TASK TO CARRY OUT
Every entry below has to appear again in your reply, word for word, but no picture may.

───── GIVEN RECORDS ─────

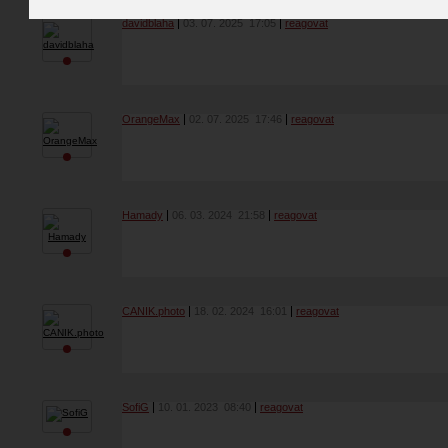
davidblaha
03. 07. 2025
17:05
reagovat
OrangeMax
02. 07. 2025
17:46
reagovat
Hamady
06. 03. 2024
21:58
reagovat
CANIK.photo
18. 02. 2024
16:01
reagovat
SofiG
10. 01. 2023
08:40
reagovat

─────

SOLVED EXERCISE
davidblaha
03. 07. 2025
17:05
reagovat
OrangeMax
02. 07. 2025
17:46
reagovat
Hamady
06. 03. 2024
21:58
reagovat
CANIK.photo
18. 02. 2024
16:01
reagovat
SofiG
10. 01. 2023
08:40
reagovat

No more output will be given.